Monitoring your kids screen time, when working from home

There’s nothing new about parents grappling with how to monitor children’s device usage. With this unprecedented time of kids at home off school, how can parents keep a check on kids’ screen time during these challenging times? 

Giving your child a device is undeniably an easy fix when you need to get work done or when, let’s be real, one simply needs a break from the all-consuming role of parenting. But how can you ensure that appropriate limits are put in place? Especially during these unprecedented times when we are all turning to technology to remain connected; be it for school work, our jobs or social connections. 

Before we give you our top tips, rest assured that we are aware that these tips are easier said than done. 

Model Healthy Electronic Use

It’s easy to reprimand our kids for using their devices too much but be mindful of your own habits. Try not to have the TV on for background noise 24/7. Put your social media apps on the last page of your own phone’s screen so that it’s not such an easy ‘default’ to mindlessly scroll if you have a few spare minutes. Your screen time behavior will be modelled by your kids, so try to set an example for them.

Set family expectations

Don’t expect kids to understand the boundaries – unless you’ve sat them down calmly, and explained the family rules and expectations regarding devices. Call a ‘family meeting’ with them and have an open conversation. For older kids, let them know you don’t expect them to be doing homework all day, but they need to demonstrate that they’ve achieved a few of their learning tasks. Explain that you don’t mind them catching up with their friends on social media or watching a movie but only if they’ve done some school work. 

For younger children, there’s no harm in allowing them some screen time but be clear on how long for. A good way to limit younger childrens’ screen time is to set the alarm for a reasonable period and when the beeper goes off, be firm and simply turn their device off.
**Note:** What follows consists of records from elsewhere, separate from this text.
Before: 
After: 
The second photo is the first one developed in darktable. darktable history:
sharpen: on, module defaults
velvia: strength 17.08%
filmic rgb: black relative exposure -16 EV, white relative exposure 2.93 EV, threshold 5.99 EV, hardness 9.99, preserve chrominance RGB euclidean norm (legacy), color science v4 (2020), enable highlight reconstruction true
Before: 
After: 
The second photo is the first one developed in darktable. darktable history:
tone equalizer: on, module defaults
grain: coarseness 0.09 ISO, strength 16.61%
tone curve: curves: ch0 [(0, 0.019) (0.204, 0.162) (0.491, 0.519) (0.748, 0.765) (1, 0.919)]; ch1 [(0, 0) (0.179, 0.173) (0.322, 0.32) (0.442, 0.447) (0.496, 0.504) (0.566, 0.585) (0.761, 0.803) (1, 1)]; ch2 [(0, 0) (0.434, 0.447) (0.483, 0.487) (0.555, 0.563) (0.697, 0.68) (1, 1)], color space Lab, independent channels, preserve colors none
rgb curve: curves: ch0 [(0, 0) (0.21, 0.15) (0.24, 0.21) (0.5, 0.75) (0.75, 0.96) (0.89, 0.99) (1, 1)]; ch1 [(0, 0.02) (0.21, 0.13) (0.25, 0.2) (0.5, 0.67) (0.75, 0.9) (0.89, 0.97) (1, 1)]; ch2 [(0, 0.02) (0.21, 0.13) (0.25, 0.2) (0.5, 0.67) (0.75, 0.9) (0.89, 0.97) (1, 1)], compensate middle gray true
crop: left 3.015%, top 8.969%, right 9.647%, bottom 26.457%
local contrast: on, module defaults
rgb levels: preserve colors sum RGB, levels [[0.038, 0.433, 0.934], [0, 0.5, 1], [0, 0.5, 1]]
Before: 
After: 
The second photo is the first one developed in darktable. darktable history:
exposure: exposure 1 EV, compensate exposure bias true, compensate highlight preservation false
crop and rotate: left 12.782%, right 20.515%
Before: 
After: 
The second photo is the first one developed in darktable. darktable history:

For older kids, get them to agree with you and write the rules down as a reminder for everyone to refer to.

Create “Technology-Free Zones”

As part of the above mentioned honest family conversations and setting boundaries, decide as a family when and where their devices can be used in the home. For example, meal times are technology free. Bedrooms are a device-free zone of the house unless they are using them to do homework at a desk area that’s in the bedroom. Have a family charging/docking station and make it a blanket rule that at meal times and bedtime, all devices are to be left in the charging station. 

Take a family tech break

Encourage technology free times throughout the day. Agree that after a set period of time on their devices that they will turn them off. A good way to stop older kids from being distracted by their friends is getting them to put it onto the Do Not Disturb function. 

We’ve all heard it before but it’s imperative that kids have time in the fresh air or an activity that isn’t technology based. 

Embrace the positives with devices 

While there’s a lot of uncertainty in the world right now, we do know devices and their screens are here to stay. So let’s embrace the advantages that they bring. Arguably, online learning will never replace a teacher in the physical classroom. However, thanks to devices our kids are well equipped to utilise the incredible wealth of learning tools and resources at their fingertips. The devices that increasingly rule much of our kids’ lives certainly have their time and place but it’s up to us as parents to help our kids strike a healthy and reasonable balance for device usage.